[Exercise passage Boundary: Start]
Patent Publication Number: US-5253356-A

Title: Direct memory access (DMA) request controlling arrangement including sample and hold circuits and capable of handling immediately successive DMA requests

Description:
BACKGROUND OF THE INVENTION 
     This invention relates to a DMA (direct memory access) request controlling arrangement for use in a DMA controller. 
     As is known in the art, a DMA controller controls direct transfer of data between a peripheral device and a memory in synchronism with a sequence of clock pulses of a common clock pulse period. The peripheral device comprises a DMA request signal producer for producing a DMA request signal. The DMA request signal has request and nonrequest levels which represent generation and nongeneration of a DMA request, respectively. Such a DMA controller is disclosed in, for example, Microprocessor and Peripheral Handbook, Volume I-Microprocessor, Intel manual (INTEL Corp., Santa Clara, Calif.), pages 2-222 to 2-240 (October, 1987), under the heading of &#34;8237A HIGH PERFORMANCE PROGRAMMABLE DMA CONTROLLER&#34;. 
     The DMA request controlling arrangement controls the DMA request signal to produce a DMA acknowledgement signal and to deliver the DMA acknowledgement signal to the peripheral device. The DMA acknowledgement signal has acknowledged and nonacknowledged levels which represent generation and nongeneration of a DMA acknowledgement signal for the DMA request, respectively. The DMA acknowledgement signal of the acknowledged level initiates the transfer of data between the peripheral device and the memory. In order for the peripheral device to start the direct transfer of data, the DMA request signal must be kept at the request level in the peripheral device until the DMA acknowledgement signal achieves the acknowledged level. 
     The peripheral device carries out the direct transfer of data in a demand transfer mode. In the demand transfer mode, the peripheral device successively carries out the direct transfer of data to the memory. The peripheral device maintains the DMA request signal continuously at the request level until the direct transfer of data comes to an end. That is, the direct transfer of data comes to an end when the DMA request signal changes to the nonrequest level. 
     As will later be described, a conventional DMA request controlling arrangement comprises a sample-and-hold circuit. Supplied with the DMA request signal, the sample-and-hold circuit samples the DMA request signal into a sampled signal in synchronism with the sequence of clock pulses and holds the sampled signal as a held signal. Such sampling operation is carried out for the purpose of detecting the request and nonrequest levels of the DMA request signal. 
     Suppose that the peripheral device changes the DMA request signal for a first DMA request to the nonrequest level immediately after the peripheral device receives the DMA acknowledgement signal of the acknowledged level for the first DMA request in order to carry out the direct transfer of data, and that the peripheral device changes the DMA request signal for a second or different DMA request to the request level immediately after the DMA request signal changes to the nonrequest level for the first DMA request. More specifically, suppose that the peripheral device produces the second DMA request before the sample-and-hold circuit samples the DMA request signal of the nonrequest level for the first DMA request.
[Exercise passage Boundary: End]
[Data section Boundary: Start]
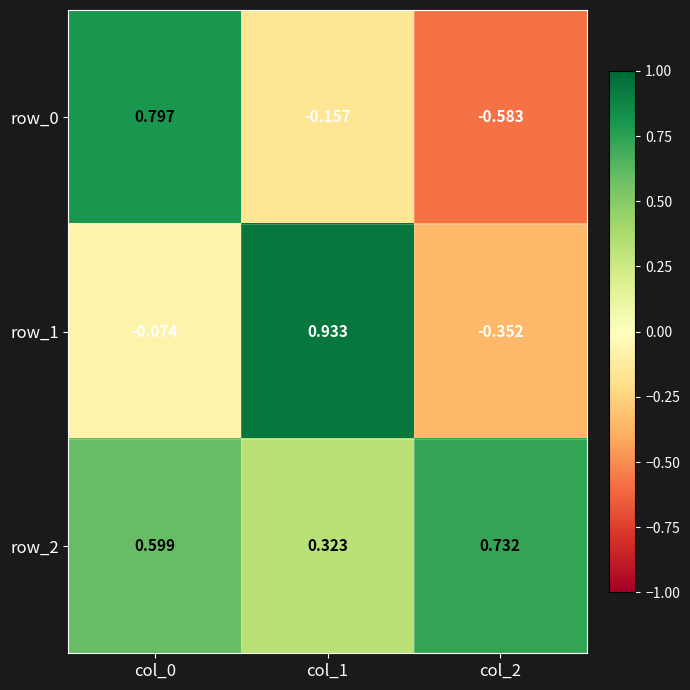

How many data points in row_1 are above 0?

1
[Data section Boundary: End]
> [What to do]
A – List every signal level named in the DMA patent description, and give the signal each one belongs to.
B – Pick up the DMA patent description after its last sentence and keep writing.
The material plays no part in what is asked here.

> [Answers given]
A –
- Request level (DMA request signal)
- Nonrequest level (DMA request signal)
- Acknowledged level (DMA acknowledgement signal)
- Nonacknowledged level (DMA acknowledgement signal)

B –
     In this case, the sample-and-hold circuit determines that the peripheral device continuously produces the first DMA request although the peripheral device actually produces the second DMA request different from the first DMA request. This is because the sample-and-hold circuit samples the DMA request signal of the request level in response to a clock pulse without sampling the DMA request signal of the nonrequest level for the first DMA request. Thus, the conventional DMA request controlling arrangement malfunctions when the second DMA request is generated immediately after the peripheral device receives the DMA acknowledgement for the first DMA request. 
     SUMMARY OF THE INVENTION 
     It is therefore an object of this invention to provide a DMA request controlling arrangement which is capable of dealing with a different DMA request generated by a peripheral device immediately after the peripheral device recognizes a DMA acknowledgement for a preceding DMA request. 
     It is another object of this invention to provide a DMA request controlling arrangement which is capable of rapidly responding to the different DMA requests generated immediately after the peripheral device recognizes the DMA acknowledgement for the preceding DMA request. 
     Other objects of this invention will become clear as the description proceeds.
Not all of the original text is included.